School of life teaches something is different
I've decided God gave me three sons in order to keep me grounded. It's not like I'm an especially pie-in-the-sky kind of gal, but there's something about wiping down the toilet seat at least once a day (because it's already wet) that just sort of...
I've decided God gave me three sons in order to keep me grounded.
It's not like I'm an especially pie-in-the-sky kind of gal, but there's something about wiping down the toilet seat at least once a day (because it's already wet) that just sort of puts you in your place.
They think differently. They act differently. They approach things differently - from girls.
If you told me this 20 years ago, I would have laughed. I wrote a college paper on the whole nature versus nurture issue. My stance was that we are all born with a tabula rosa - or a blank slate - and our experiences and environment work to mold who we are. Differences between the sexes? At age 20, I wasn't buying it.
Boy (or girl), did I have a lot to learn.
After college, I enrolled in the school of real-life, which included graduate classes in family living. In other words, I had children. That's when I really learned about the differences between the males and females of our species.
When my daughter watches a movie, she watches the movie. She may have to dab her eyes with a Kleenex if it is a sad movie, but watching is the main activity.
When my boys watch a movie, they wrestle. They kick each other. They wriggle around on the couch and lean their head way over to watch the movie upside down. They stand up on the coffee table. They crawl under it. They switch the channel - repeatedly - during commercials and sometimes during the show. They throw things at each other. Watching is not the main activity.
On the other hand, when my sons watch a football game on TV, they watch the football game. They may have to dab their eyes with a Kleenex if it is a sad game, but watching is the main activity.
My daughter does not watch a whole lot of football on TV - not if she can help it. She would rather go shopping. When she does catch a ride to the mall, she visits multiple stores and compares products. If she is especially serious about purchasing a particular item, she may pick it up to get a closer look.
When I take my boys shopping - look out! Clean up on aisle five. Shopping with my boys is a tactile experience. They touch things just because they can (or feel a compulsion to do so). They do not like "looking" but prefer to go directly to the item that they want. If it weighs less than 10 pounds, they may toss it back and forth with each other until someone mis-throws and it lands on the floor. This thwarts them not. They continue their game of catch through the checkout and into the parking lot.

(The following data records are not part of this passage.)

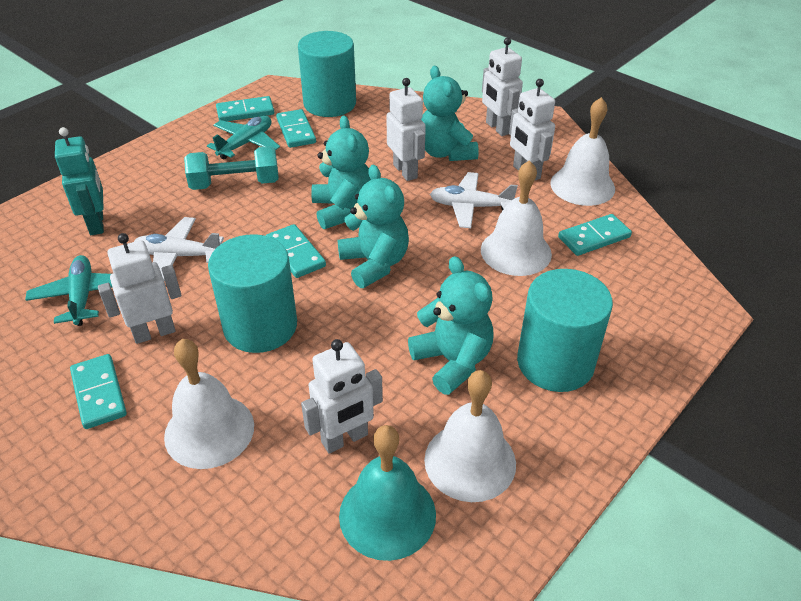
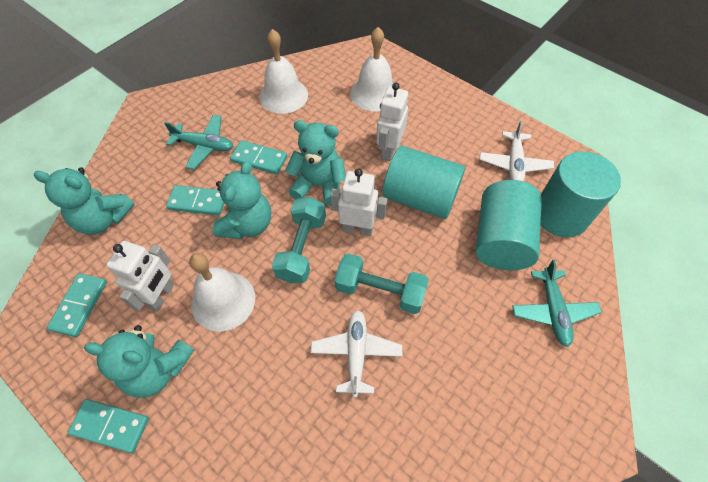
turquoise bell: [339,425,436,561] = 1 -> none = 0
turquoise domino: [70,354,127,429] [216,96,274,121] [266,224,326,278] [276,109,316,148] [558,214,632,256] = 5 -> [47,273,107,337] [67,399,149,453] [166,185,224,216] [230,140,287,174] = 4
turquoise dumbbell: [184,146,279,190] = 1 -> [272,197,326,283] [335,253,429,314] = 2
turquoise robot: [55,127,104,235] = 1 -> none = 0
white bell: [164,339,254,469] [424,370,516,502] [481,160,552,276] [550,97,615,206] = 4 -> [189,253,255,332] [259,29,308,114] [351,27,394,111] = 3
white robot: [98,233,181,344] [301,339,383,454] [387,78,426,181] [482,37,523,136] [509,79,555,180] = 5 -> [106,241,174,311] [330,168,387,236] [376,83,408,161] = 3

When my daughter packs for a weekend getaway, she considers climate and activity choices. She packs with different options in mind, coordinating colors and fabrics. She includes extra garments, because she realizes she may want to make a wardrobe switch, depending on her mood. She packs at least one pair of underwear for each day of the trip and way, way too many shoes.
When my boys pack for a weekend getaway, they figure the clothes they are currently wearing will be enough. After much prodding, they throw in an extra pair of jeans and T-shirt. At the last minute, they remember underwear, and grab only one pair. They forget socks and a toothbrush, but remember their video games. Half the time they will leave for the trip with their suitcase lying right where they left it - on their bed.
When my daughter listens to music, she hears the words and defines their meaning. A good song is poetic in its message and melody. When she is glad to see a friend, she gives them a hug.
When my boys listen to music, it is all about the beat. A booming bass and electric guitar solo work together to enhance the song. When they meet up with a buddy and are happy to see him, they give a high-five; really good friends are tackled, football-style.
During my college years, I was enlightened. I used to think that chromosomes were beside the point; four children later, I know better. Oh, there's lots of gray area between the sexes. No one is 100 percent male or female. But at my house, I have to call it like I see it.
Some people might have a problem with this. I don't think we should view it that way. When it comes to male and female, different does not indicate inequality.
I started by saying that having three boys keeps me grounded. It does, but no less so than having one girl keeps me grounded. One sex is not easier, better or superior than the other. That would be way too simple. The truth is that boys are not girls, and vice versa.
And that's a lot more complicated than it sounds.